━━━ Input for this task

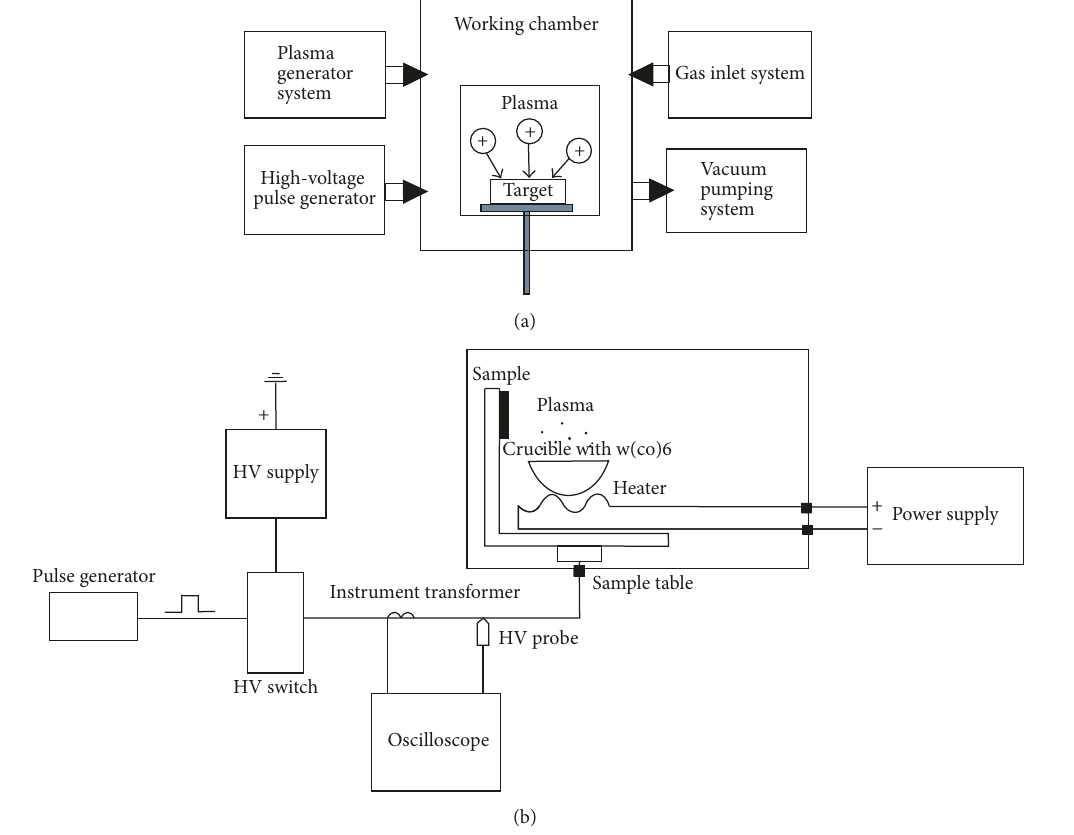
Figure 1: (a) Block diagram of PIII setup and (b) the setup modification for W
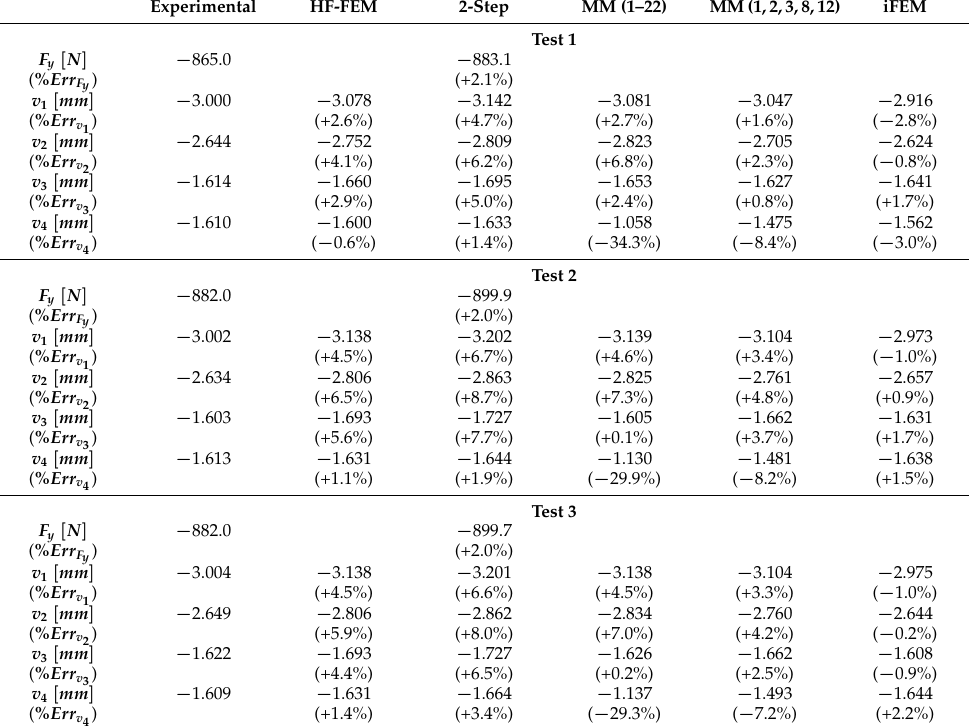
Figure 9. LVDTs’ configuration—The location of the four LVDTs ( v 1 − 4 ) on the surface of the panel are shown. All dimensions are expressed in [mm]. Table 2. Shape sensing and load identification results for the stiffened panel. In parenthesis, the per- centage errors with respect to the experimental values are reported. The errors are computed considering the absolute value of the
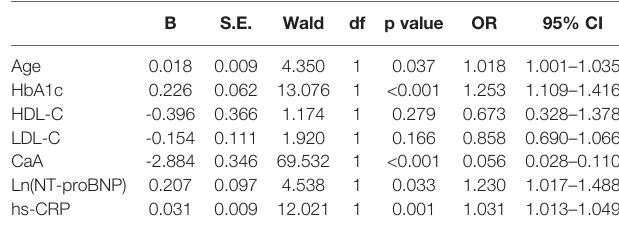
TABLE 2 | Echocardiographic examinations of subjects categorized by SDNN. Echocardiographic examinations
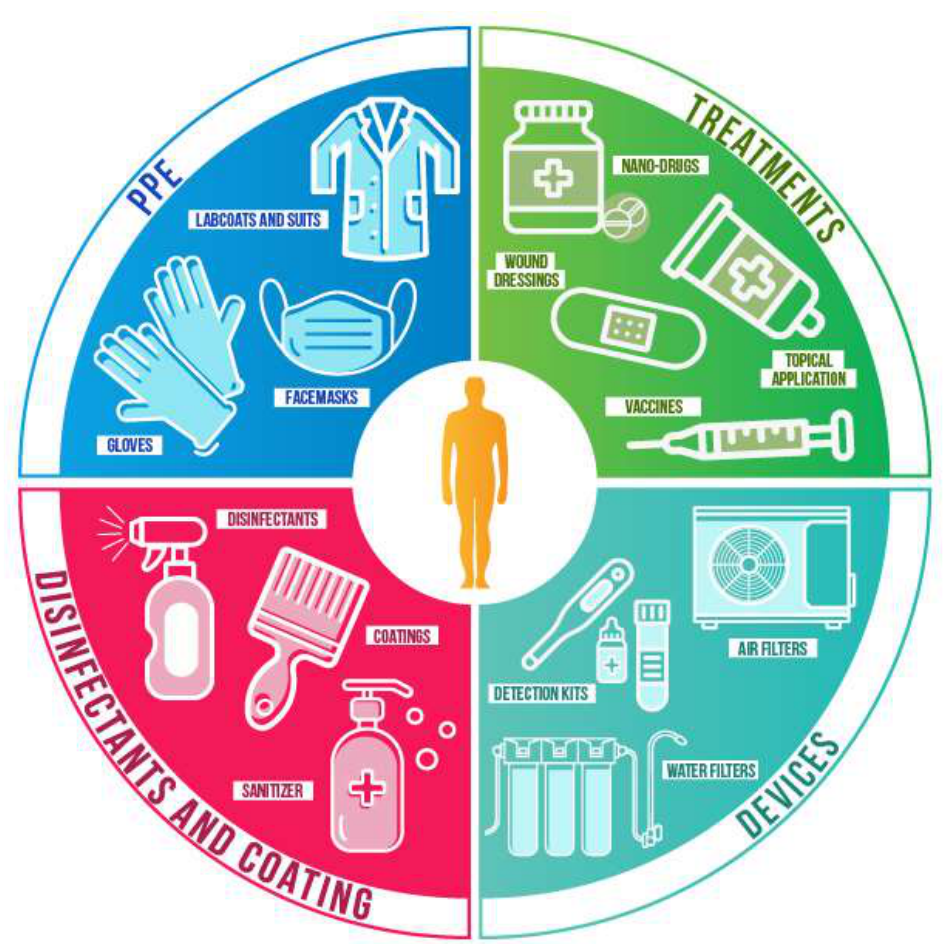
Figure 3. Representative uses of nanotechnology to combat viruses and other pathogens.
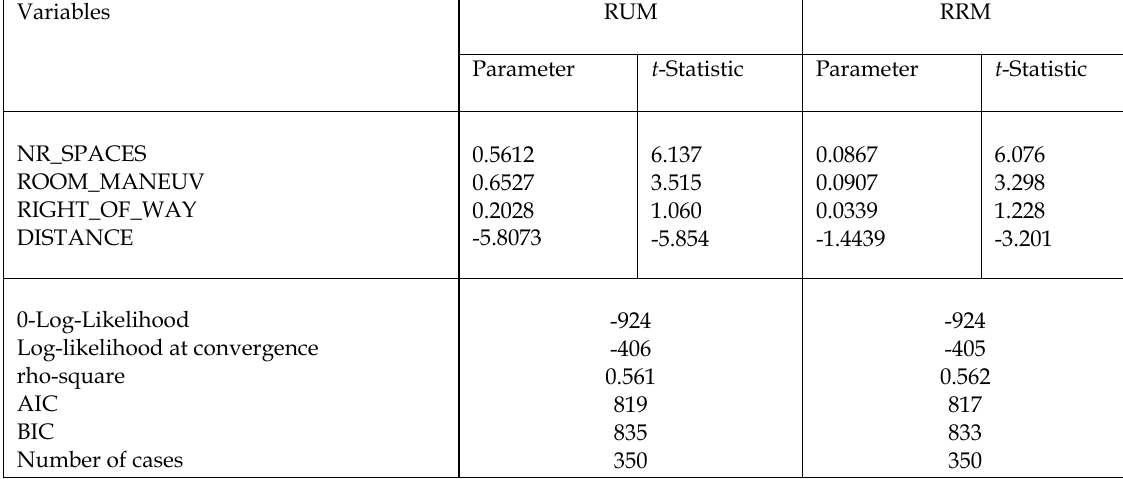
RUM RRM Variables Parameter t -Statistic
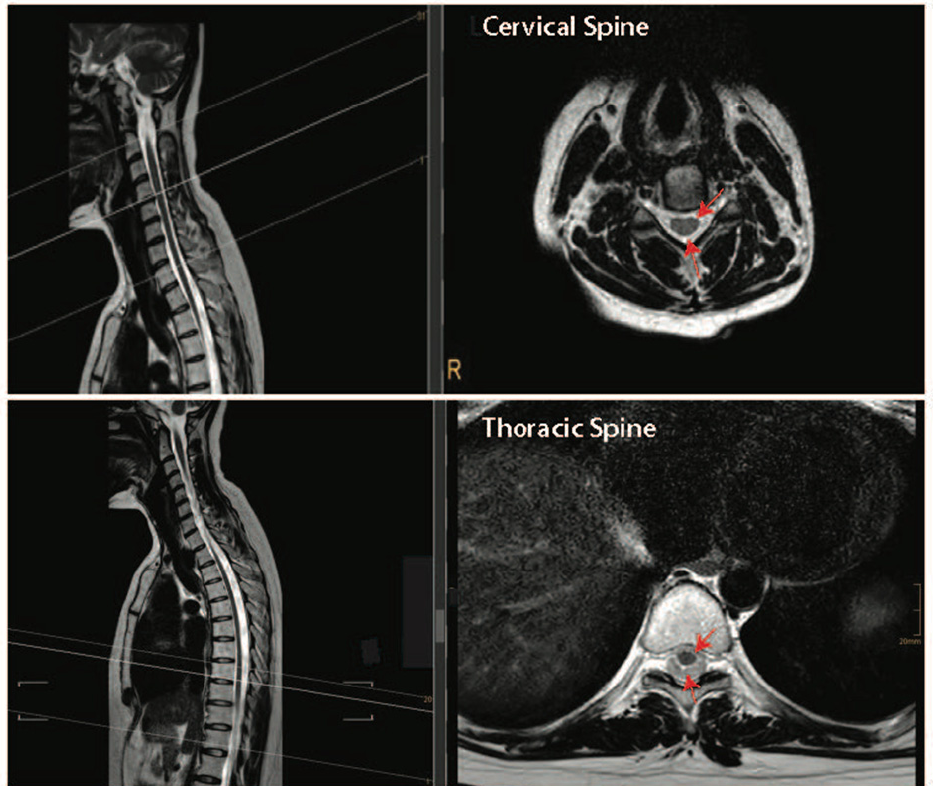
Figure 4. Intact cervical and thoracic spinal cord tissue can float freely within the spinal column in humans. Top panel—T2-weighed sagittal and cross-sectional images of the cervical spine. Bottom panel—T2-weighed sagittal and cross-sectional images of the thoracic spine. Dark structures where the red arrows are pointing are the spinal cord tissue and the lighter areas depict cerebral spinal fluid-filled subarachnoid space. Images are courtesy of Dr. Tobias Prasse.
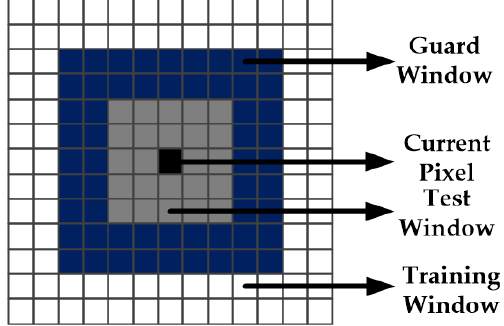
Figure 1. The configuration of guard filter.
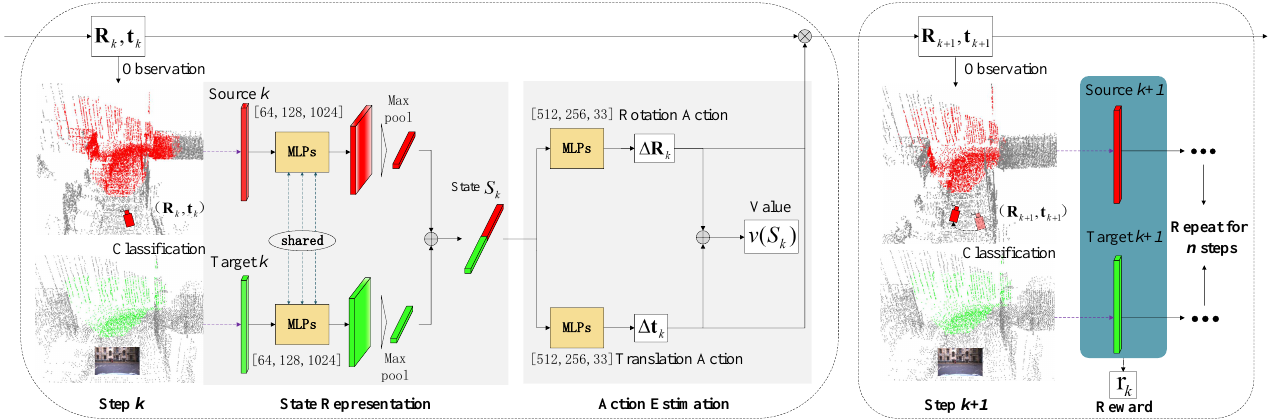
Figure 3. The overall architecture for one iteration of AgentI2P. At each step k , given the present camera pose R k , t k and dual-classification result, two frames of point clouds (Observation Source and Classification Target) are [treated] as the input. The policy network repetitively learns to embed the current state and predict the update action along rotation and translation axes, which promotes the virtual camera to the next pose. Please see Section 3.3 for more details on the network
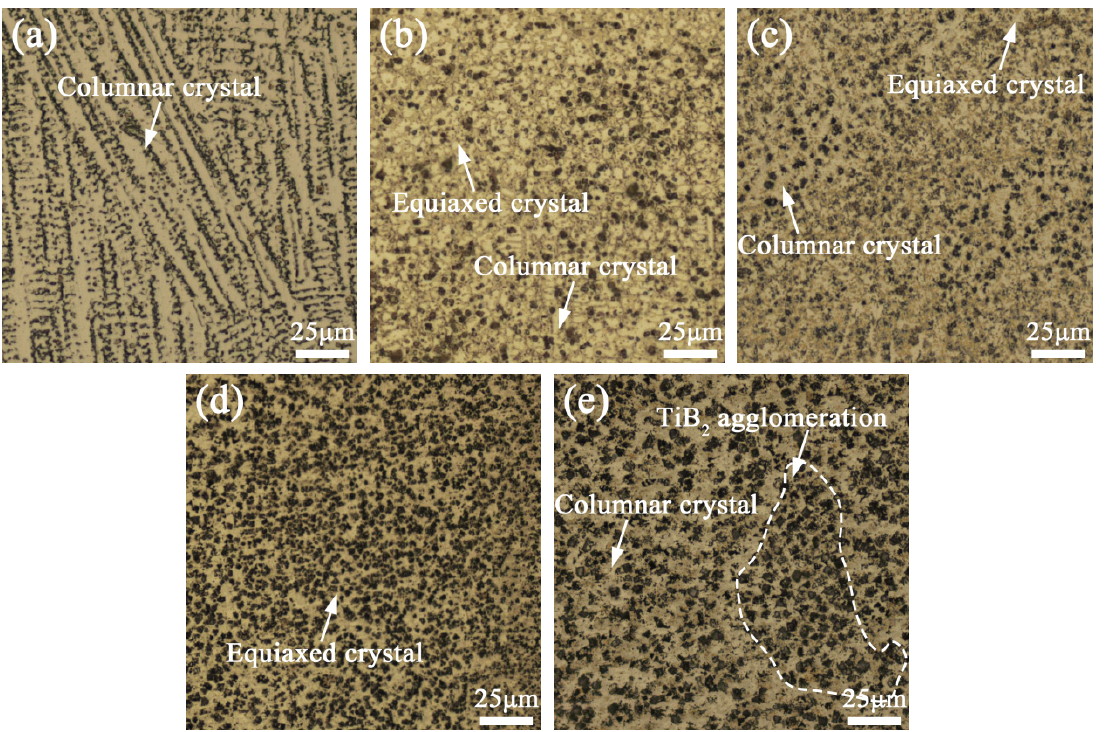
Figure 6. OM (optical microscope) images of the microstructure of coatings ( a ) TB0, ( b ) TB10, ( c ) TB20, ( d ) TB30 and ( e ) TB40.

━━━━━━

What is needed is an exact copy of every entry, with the pictures removed.

Figure 1: (a) Block diagram of PIII setup and (b) the setup modification for W
Figure 9. LVDTs’ configuration—The location of the four LVDTs ( v 1 − 4 ) on the surface of the panel are shown. All dimensions are expressed in [mm]. Table 2. Shape sensing and load identification results for the stiffened panel. In parenthesis, the per- centage errors with respect to the experimental values are reported. The errors are computed considering the absolute value of the
TABLE 2 | Echocardiographic examinations of subjects categorized by SDNN. Echocardiographic examinations
Figure 3. Representative uses of nanotechnology to combat viruses and other pathogens.
RUM RRM Variables Parameter t -Statistic
Figure 4. Intact cervical and thoracic spinal cord tissue can float freely within the spinal column in humans. Top panel—T2-weighed sagittal and cross-sectional images of the cervical spine. Bottom panel—T2-weighed sagittal and cross-sectional images of the thoracic spine. Dark structures where the red arrows are pointing are the spinal cord tissue and the lighter areas depict cerebral spinal fluid-filled subarachnoid space. Images are courtesy of Dr. Tobias Prasse.
Figure 1. The configuration of guard filter.
Figure 3. The overall architecture for one iteration of AgentI2P. At each step k , given the present camera pose R k , t k and dual-classification result, two frames of point clouds (Observation Source and Classification Target) are [treated] as the input. The policy network repetitively learns to embed the current state and predict the update action along rotation and translation axes, which promotes the virtual camera to the next pose. Please see Section 3.3 for more details on the network
Figure 6. OM (optical microscope) images of the microstructure of coatings ( a ) TB0, ( b ) TB10, ( c ) TB20, ( d ) TB30 and ( e ) TB40.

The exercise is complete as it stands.